I had been practically panting with the thrill of the chase going after the dogs, careening through the bush in pursuit. When she emerged and strode toward me, I’d like to say that I poetically held my breath, that the world stopped spinning. But I was mouthing the words, trying not to make a sound, “Oh my god! Oh my god!” A curious juxtaposition of my wild and gangly excitement over her calm elegance.
She walked a short distance through the weeds right toward me.
Then she turned away and stood in profile, sleek and feminine with a fluidity of form, her tail artistically curled with the white tip pointed up. She sat down with a detached dignity as if nothing was going on around her -- no wild dogs on the hunt, no humans ogling and clicking cameras. She stood up and walked some more, her gait so smooth, like a puck sliding across glassy ice. The majesty of her presence wasn’t that of a queen, a matriarch, but of a princess, young and desperately beautiful. A leopardess.
The dogs, historically antagonistic toward leopards, came in closer and she prudently retreated into a tree, adeptly navigating the organic fractal of tree branches as if they were but ripples on water she parted like a porpoise.
She was not a cornered animal, frightened and cowering. She simply removed herself from the reach of her adversaries until they moved off, and then she descended to disappear into the bush like a whisper from the mouth of a dream.
While we continued to have many more outstanding animal encounters, this one of the leopardess emerging from the woods remained singularly magical because it was so much more than just a visual encounter to touch this animal's nature as if it were as tangible as her fur ... a nature which is calm but not gentle, for it is predatory. Within this contradiction of a powerful predator making such delicate passage through the bush, lies a profound poise.
A couple days later, we saw another leopardess posed on a trail sign, completely self-possessed, like the first one.
She alighted to the ground and began stalking an impala in the distance.

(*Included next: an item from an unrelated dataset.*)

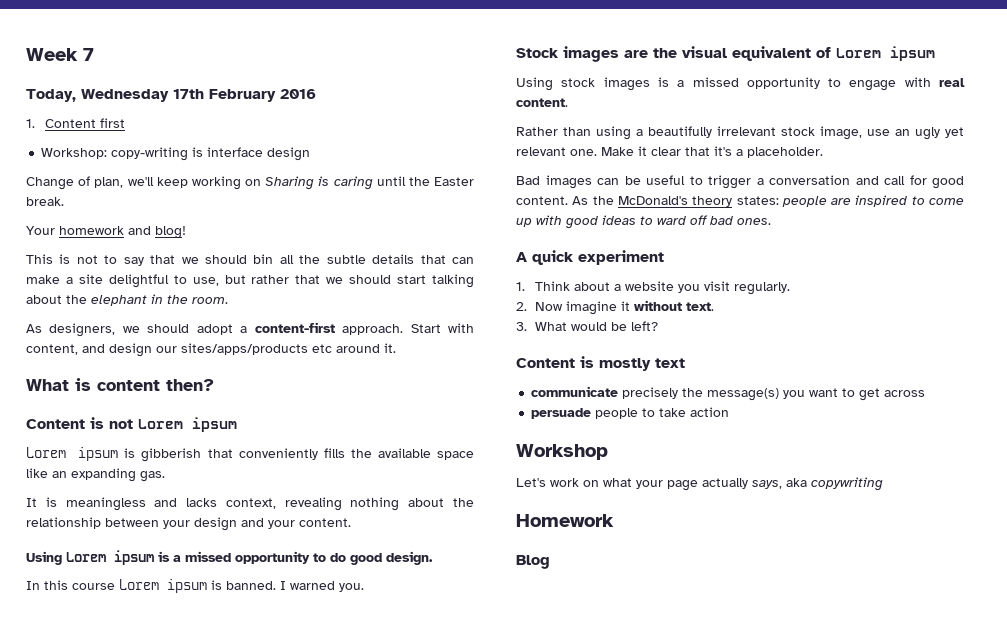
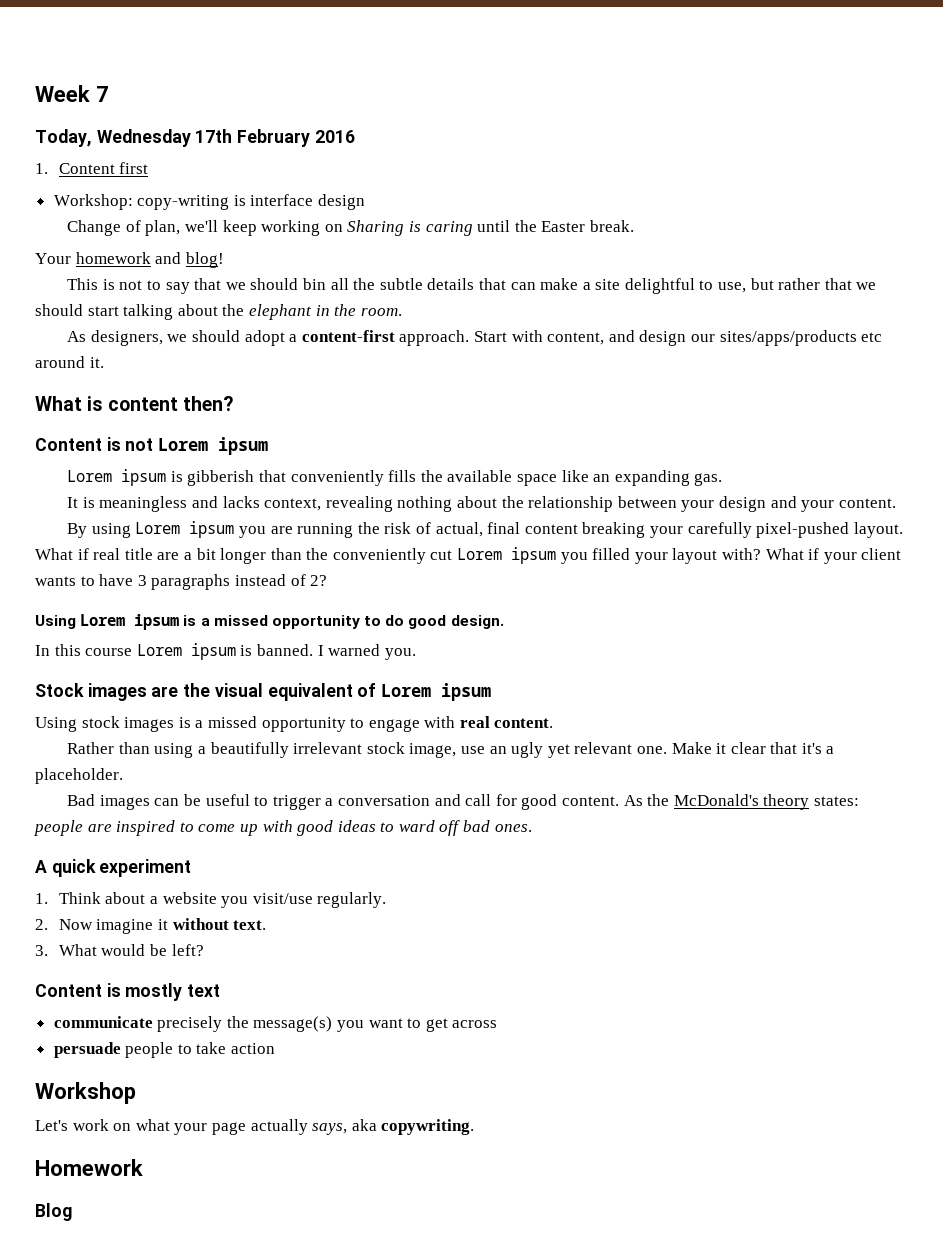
(351, 522) none -> [67,521,903,538] [35,547,902,564] [35,574,328,590] // By using Lorem ipsum you are running the risk of actual, final content breaking your carefully pixel-pushed layout. What if real title are a bit longer than the conveniently cut Lorem ipsum you filled your layout with? What if your client wants to have 3 paragraphs instead of 2?
[704,281,731,291] visit -> [252,893,313,904] visit/use
[811,477,883,491] copywriting -> [381,1119,475,1135] copywriting.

Leopards can direct register, placing the back paw in exactly the same place as the front paw, enhancing their predatory stealth. With intense focus on the impala she lowered her body and lifted each paw slowly and purposefully, placing it back down as if the earth was an eggshell that would crack under a more careless weight.
She sat down in the bushes and pondered the unsuspecting impala until a pair of kory bustards bumbled in and gave her away with a set of alarm calls.
The impala left. And before she left, the leopard princess turned her spotted head back toward me briefly.
The milky eyes of a leopardess belie a dispassionate peace. They are like no other I've ever seen in the animal kingdom ... rendering her an impassive observer of her world. I don't know how to explain it or describe it, but this indifferent countenance is ethereal.
She stepped into the bushes and disappeared into her secret world. But I learned then that a leopardess is never completely absent from the landscape. For in the rounded contours of her paw print, she leaves behind a soft longing in the pith of the souls who watched her. I think if she were not to emerge from the bush again, she would break the heart of Africa.